## [Brief]
Excluding pictures, give the entries again exactly as they appear.

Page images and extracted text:
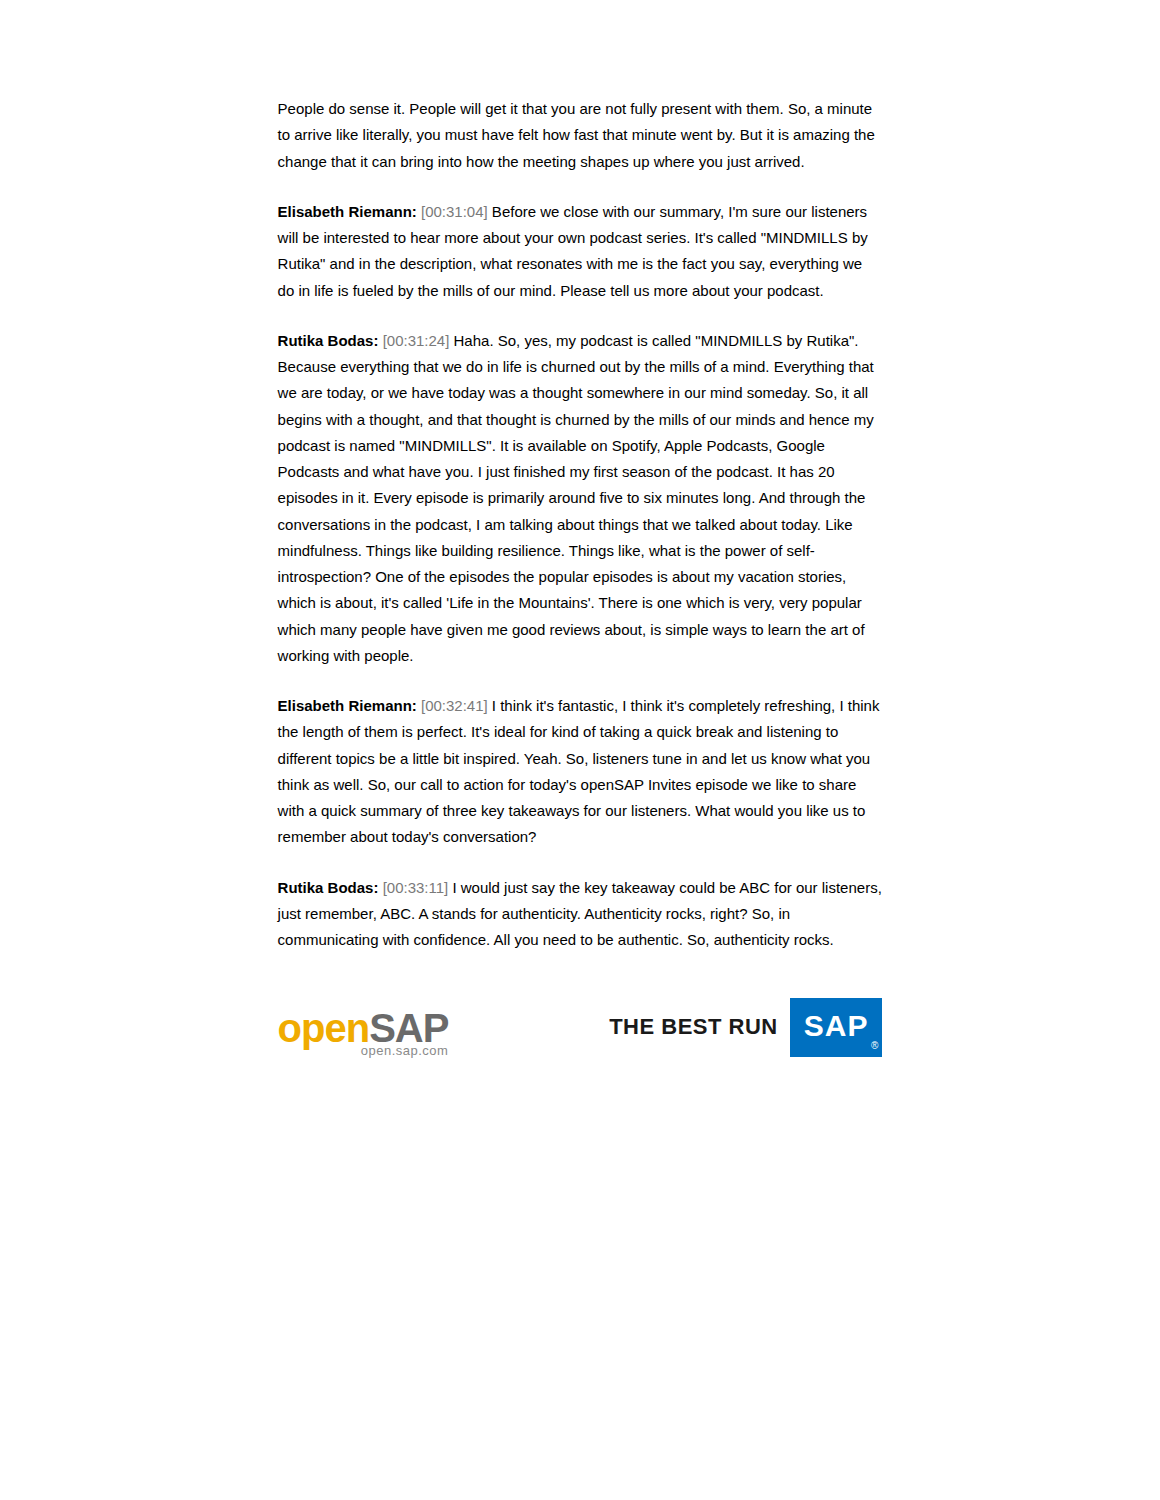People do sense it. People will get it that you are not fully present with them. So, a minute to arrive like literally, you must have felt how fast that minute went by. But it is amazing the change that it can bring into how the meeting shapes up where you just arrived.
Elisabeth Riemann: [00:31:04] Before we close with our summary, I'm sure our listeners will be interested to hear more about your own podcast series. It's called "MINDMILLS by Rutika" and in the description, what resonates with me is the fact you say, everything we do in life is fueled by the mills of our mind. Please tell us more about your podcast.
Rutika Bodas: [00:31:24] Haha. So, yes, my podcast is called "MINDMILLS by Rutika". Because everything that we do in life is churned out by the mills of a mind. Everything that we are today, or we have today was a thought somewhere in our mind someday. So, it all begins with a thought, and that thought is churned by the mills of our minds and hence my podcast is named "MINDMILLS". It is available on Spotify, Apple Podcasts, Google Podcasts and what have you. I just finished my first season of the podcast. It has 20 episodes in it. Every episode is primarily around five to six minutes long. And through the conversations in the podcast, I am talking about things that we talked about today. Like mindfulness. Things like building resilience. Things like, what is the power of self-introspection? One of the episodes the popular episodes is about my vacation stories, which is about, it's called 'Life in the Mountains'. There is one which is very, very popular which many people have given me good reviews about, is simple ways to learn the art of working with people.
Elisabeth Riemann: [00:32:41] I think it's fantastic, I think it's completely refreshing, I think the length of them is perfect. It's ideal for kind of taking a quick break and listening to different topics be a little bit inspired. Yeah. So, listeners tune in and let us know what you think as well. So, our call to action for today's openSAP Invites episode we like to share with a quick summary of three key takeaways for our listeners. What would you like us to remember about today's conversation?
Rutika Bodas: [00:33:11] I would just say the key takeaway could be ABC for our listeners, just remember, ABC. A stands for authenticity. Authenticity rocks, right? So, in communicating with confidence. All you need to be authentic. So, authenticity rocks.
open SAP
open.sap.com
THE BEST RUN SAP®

## [Worked solution]
People do sense it. People will get it that you are not fully present with them. So, a minute to arrive like literally, you must have felt how fast that minute went by. But it is amazing the change that it can bring into how the meeting shapes up where you just arrived.
Elisabeth Riemann: [00:31:04] Before we close with our summary, I'm sure our listeners will be interested to hear more about your own podcast series. It's called "MINDMILLS by Rutika" and in the description, what resonates with me is the fact you say, everything we do in life is fueled by the mills of our mind. Please tell us more about your podcast.
Rutika Bodas: [00:31:24] Haha. So, yes, my podcast is called "MINDMILLS by Rutika". Because everything that we do in life is churned out by the mills of a mind. Everything that we are today, or we have today was a thought somewhere in our mind someday. So, it all begins with a thought, and that thought is churned by the mills of our minds and hence my podcast is named "MINDMILLS". It is available on Spotify, Apple Podcasts, Google Podcasts and what have you. I just finished my first season of the podcast. It has 20 episodes in it. Every episode is primarily around five to six minutes long. And through the conversations in the podcast, I am talking about things that we talked about today. Like mindfulness. Things like building resilience. Things like, what is the power of self-introspection? One of the episodes the popular episodes is about my vacation stories, which is about, it's called 'Life in the Mountains'. There is one which is very, very popular which many people have given me good reviews about, is simple ways to learn the art of working with people.
Elisabeth Riemann: [00:32:41] I think it's fantastic, I think it's completely refreshing, I think the length of them is perfect. It's ideal for kind of taking a quick break and listening to different topics be a little bit inspired. Yeah. So, listeners tune in and let us know what you think as well. So, our call to action for today's openSAP Invites episode we like to share with a quick summary of three key takeaways for our listeners. What would you like us to remember about today's conversation?
Rutika Bodas: [00:33:11] I would just say the key takeaway could be ABC for our listeners, just remember, ABC. A stands for authenticity. Authenticity rocks, right? So, in communicating with confidence. All you need to be authentic. So, authenticity rocks.
open SAP
open.sap.com
THE BEST RUN SAP®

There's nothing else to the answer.